There are times, once-in-awhile, when the unique, the astonishing, and the beautiful grab us.  Our souls spring to life.  We “see” the transcendent, and get an awesome glimpse of this place where the physical and the spiritual “touch.” We “taste” that the Lord is good, and “hear” the call to a deeper experience of recognizing the care and compassion of Christ.  We take in a deep breath and “smell” the aroma of him who created us in his image and likeness.

Let your senses draw in all the wonderful information it can.  But don’t stop there.  Allow your soul to drink in the spiritual, and feed your inner person with Jesus Christ, who saves us from the sinful and the mundane, and lifts us to the world of the Spirit where there is life, hope, and infinite love.

On the Need for Metaphysicians


Hospitals and health clinics are probably not on your A-list of fun places to hang out.  But you go.  Maybe begrudgingly, and perhaps because your spouse or significant other insisted or even made threats.  You and I go because we recognize the need.  When there is a change in our health, or an emergency arises, or even because we understand its good to get an annual physical, we take the time out of our lives to go.  What’s more, we in the U.S. are blessed with some of the best healthcare in the world.  You know the importance and the need for competent physicians who have a good bedside manner.

All of that is for our bodies.  Yet, we are not one-dimensional blobs of protoplasm who walk around needing our cells fixed once-in-awhile.  We are living breathing human beings with as much need for doctors of the soul as we need doctors for the body.  To ignore that we need competent “metaphysicians” [more than just the physical] with a good bedside manner is to not recognize the high value of the unseen inner person.

In some ways I feel like the old country doctor you see in Westerns – patching up people who got shot in the street in a gunfight – and getting paid with a bushel of apples or a basket of eggs.  I admit I would much rather operate (pun intended) more like the modern-day family physician who insists on annual physicals, med checks, and makes good referrals to other competent professionals.

Imagine with me if you saw as much importance to go to your local pastor to get an adjustment for your soul as you did going to your local chiropractor for a back adjustment; if you believed there was value in scheduling an annual “metaphysical” on your calendar; and, if you were faithful to take some needed biblical medicine every day and come in every so often to your soul doctor for a check to see how it was all going.

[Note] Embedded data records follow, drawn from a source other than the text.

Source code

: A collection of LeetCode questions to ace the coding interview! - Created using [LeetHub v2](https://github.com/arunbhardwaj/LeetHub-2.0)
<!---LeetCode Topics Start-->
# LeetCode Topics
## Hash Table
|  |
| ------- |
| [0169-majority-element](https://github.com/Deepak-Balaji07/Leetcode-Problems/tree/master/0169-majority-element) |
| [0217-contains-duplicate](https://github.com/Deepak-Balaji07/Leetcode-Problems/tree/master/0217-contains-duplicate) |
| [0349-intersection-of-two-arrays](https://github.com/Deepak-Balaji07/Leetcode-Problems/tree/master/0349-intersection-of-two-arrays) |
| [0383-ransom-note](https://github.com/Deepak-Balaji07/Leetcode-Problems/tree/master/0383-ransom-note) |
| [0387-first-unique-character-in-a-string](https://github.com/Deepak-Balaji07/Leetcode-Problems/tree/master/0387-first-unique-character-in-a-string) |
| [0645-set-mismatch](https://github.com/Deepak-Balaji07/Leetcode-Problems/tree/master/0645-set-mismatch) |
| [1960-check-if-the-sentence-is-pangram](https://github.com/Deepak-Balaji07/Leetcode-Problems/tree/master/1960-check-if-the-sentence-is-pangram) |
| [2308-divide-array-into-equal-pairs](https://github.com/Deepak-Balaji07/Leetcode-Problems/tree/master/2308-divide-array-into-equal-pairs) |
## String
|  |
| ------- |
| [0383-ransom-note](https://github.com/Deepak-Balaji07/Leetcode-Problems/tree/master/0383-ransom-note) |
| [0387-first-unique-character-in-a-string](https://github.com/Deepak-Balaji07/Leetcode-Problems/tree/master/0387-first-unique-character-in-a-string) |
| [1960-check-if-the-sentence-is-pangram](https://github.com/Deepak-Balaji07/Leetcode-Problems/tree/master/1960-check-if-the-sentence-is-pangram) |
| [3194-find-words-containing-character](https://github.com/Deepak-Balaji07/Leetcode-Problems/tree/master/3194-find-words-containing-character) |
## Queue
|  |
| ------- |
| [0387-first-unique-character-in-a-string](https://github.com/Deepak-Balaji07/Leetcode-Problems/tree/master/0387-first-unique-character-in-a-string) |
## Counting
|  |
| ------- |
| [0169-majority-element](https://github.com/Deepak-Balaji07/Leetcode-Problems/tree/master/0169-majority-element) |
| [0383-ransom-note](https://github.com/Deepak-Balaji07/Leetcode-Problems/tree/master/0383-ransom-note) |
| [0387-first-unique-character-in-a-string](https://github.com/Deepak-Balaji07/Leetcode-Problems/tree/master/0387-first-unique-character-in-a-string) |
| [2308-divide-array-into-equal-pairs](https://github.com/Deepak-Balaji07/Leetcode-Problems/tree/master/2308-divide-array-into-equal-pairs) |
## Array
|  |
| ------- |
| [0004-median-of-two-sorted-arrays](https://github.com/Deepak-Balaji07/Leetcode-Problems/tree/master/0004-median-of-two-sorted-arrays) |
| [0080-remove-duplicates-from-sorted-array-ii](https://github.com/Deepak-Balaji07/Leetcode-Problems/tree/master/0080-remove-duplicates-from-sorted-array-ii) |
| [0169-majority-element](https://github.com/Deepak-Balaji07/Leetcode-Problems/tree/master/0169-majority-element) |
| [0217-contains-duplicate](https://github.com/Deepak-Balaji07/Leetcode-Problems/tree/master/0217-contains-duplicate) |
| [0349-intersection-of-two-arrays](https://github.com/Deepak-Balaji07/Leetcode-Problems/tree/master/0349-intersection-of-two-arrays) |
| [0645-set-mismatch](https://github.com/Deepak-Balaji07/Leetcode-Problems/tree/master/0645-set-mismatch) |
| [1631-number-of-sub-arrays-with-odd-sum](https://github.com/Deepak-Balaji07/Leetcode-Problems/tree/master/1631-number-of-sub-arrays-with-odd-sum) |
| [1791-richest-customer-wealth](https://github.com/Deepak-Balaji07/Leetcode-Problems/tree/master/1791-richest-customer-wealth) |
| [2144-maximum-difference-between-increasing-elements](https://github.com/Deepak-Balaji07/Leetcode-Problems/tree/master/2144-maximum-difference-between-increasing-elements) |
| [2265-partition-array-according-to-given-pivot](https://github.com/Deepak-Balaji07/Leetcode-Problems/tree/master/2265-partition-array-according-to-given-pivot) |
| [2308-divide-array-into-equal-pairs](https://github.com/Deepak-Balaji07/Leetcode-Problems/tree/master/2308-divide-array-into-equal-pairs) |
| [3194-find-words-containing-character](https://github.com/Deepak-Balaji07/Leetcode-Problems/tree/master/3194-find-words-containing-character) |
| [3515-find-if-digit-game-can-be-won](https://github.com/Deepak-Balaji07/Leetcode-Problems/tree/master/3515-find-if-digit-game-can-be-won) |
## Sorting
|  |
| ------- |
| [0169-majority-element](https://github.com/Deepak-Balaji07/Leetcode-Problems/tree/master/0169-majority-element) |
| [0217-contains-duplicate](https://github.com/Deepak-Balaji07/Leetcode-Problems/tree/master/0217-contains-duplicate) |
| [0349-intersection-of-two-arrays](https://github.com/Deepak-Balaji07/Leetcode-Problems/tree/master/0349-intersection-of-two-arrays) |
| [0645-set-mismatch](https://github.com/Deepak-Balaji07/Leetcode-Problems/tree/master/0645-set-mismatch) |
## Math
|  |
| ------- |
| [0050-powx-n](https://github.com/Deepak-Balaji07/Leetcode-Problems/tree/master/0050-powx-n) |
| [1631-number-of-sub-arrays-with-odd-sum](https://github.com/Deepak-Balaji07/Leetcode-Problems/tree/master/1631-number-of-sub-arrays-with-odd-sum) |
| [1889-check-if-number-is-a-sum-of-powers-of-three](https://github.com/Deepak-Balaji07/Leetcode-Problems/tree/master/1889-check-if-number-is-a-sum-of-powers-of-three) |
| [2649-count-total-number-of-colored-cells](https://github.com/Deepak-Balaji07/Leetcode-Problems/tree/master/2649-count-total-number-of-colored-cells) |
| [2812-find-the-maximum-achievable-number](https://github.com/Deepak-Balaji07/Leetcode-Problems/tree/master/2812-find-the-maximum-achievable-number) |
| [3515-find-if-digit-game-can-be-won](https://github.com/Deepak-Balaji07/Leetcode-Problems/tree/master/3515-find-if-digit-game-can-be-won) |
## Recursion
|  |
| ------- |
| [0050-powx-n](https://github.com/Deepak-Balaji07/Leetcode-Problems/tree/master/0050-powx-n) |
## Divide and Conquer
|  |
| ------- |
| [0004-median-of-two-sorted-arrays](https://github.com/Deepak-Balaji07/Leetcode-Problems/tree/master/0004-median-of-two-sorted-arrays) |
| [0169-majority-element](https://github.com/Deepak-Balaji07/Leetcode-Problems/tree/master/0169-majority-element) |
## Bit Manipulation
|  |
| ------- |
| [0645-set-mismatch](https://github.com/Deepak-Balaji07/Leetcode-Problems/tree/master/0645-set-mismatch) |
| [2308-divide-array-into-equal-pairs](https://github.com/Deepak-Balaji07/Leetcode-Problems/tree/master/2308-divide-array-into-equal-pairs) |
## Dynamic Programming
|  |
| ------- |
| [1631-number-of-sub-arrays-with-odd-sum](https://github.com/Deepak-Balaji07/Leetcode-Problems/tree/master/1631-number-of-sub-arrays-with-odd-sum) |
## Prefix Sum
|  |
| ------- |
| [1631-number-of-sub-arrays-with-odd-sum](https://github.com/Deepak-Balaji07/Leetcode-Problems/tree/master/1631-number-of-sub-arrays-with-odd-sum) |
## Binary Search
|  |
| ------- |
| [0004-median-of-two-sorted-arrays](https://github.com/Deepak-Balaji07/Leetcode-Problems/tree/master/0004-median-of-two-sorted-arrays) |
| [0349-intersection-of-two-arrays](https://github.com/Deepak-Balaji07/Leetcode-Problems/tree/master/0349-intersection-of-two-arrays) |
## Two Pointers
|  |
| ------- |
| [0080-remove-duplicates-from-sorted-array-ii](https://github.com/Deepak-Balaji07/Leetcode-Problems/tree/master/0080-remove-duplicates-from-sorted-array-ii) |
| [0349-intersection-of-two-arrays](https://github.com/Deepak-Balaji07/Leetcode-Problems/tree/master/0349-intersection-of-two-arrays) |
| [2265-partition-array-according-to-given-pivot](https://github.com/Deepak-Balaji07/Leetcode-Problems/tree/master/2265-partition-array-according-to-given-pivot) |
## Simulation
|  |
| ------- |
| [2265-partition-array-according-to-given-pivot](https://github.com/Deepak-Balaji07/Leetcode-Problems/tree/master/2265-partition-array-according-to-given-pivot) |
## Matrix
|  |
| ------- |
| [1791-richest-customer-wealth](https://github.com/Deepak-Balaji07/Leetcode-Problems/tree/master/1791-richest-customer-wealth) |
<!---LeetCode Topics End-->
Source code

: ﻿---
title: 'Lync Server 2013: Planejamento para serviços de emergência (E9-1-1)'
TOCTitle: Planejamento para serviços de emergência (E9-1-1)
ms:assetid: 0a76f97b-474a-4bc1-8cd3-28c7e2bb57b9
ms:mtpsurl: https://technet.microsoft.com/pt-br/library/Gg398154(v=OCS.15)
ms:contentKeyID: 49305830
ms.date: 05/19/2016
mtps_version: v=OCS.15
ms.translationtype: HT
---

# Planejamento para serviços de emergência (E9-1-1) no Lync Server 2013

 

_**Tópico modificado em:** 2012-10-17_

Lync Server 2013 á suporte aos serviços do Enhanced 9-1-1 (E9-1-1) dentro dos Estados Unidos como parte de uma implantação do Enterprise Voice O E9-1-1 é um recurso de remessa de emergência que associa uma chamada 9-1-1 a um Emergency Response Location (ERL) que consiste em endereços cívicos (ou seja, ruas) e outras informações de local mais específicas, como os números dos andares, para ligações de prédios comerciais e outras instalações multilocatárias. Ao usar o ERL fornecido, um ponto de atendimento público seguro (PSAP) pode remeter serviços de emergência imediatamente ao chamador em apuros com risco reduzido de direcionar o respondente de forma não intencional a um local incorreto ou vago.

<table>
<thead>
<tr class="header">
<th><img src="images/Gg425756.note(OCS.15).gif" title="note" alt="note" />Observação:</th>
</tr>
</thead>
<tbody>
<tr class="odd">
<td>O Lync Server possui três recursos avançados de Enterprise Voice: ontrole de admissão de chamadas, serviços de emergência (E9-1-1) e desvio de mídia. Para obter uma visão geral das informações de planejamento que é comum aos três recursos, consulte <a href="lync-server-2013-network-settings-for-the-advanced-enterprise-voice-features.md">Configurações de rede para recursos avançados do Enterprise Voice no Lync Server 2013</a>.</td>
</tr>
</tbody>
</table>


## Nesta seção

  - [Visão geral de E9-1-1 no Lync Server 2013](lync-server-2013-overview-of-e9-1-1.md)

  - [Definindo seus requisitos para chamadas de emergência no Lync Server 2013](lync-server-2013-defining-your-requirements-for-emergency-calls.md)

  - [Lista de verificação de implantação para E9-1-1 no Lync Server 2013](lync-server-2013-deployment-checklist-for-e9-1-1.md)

I can hear some of your objections.  Yes, I know that there are a great many metaphysical quack pastors out there who only give unhelpful panaceas and have questionable educational credentials.  But that doesn’t take away from your need to find a good metaphysician and stick with him/her.  They are out there, and there are a lot of good ones.

Jesus said, “Do not fear those who kill the body but cannot kill the soul. Rather fear him who can destroy both soul and body…” (Matthew 10:28).  It’s important and necessary to care for your body; to address disease; to do the things necessary to restore your health through medication, surgery, and/or therapy.  It is equally important to care for your soul; to address the sickness of your heart; and to do the things necessary to restore your spiritual health through metaphysical therapy.

You need to schedule an appointment – maybe with your physician – but also, and just as necessary with your metaphysician.  Even if you’re feeling fine.  Get that annual metaphysical and catch any warning signs of danger in the future of your spiritual health and well-being….  What are you waiting for?